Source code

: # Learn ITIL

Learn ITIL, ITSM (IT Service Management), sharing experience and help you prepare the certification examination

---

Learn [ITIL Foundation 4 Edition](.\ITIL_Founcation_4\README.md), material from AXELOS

:::::

→ Task to complete: Could you find every line in the records above that contains the word "Learn" and copy it?

→ Answer box:
: # Learn ITIL
Learn ITIL, ITSM (IT Service Management), sharing experience and help you prepare the certification examination
Learn [ITIL Foundation 4 Edition](.\ITIL_Founcation_4\README.md), material from AXELOS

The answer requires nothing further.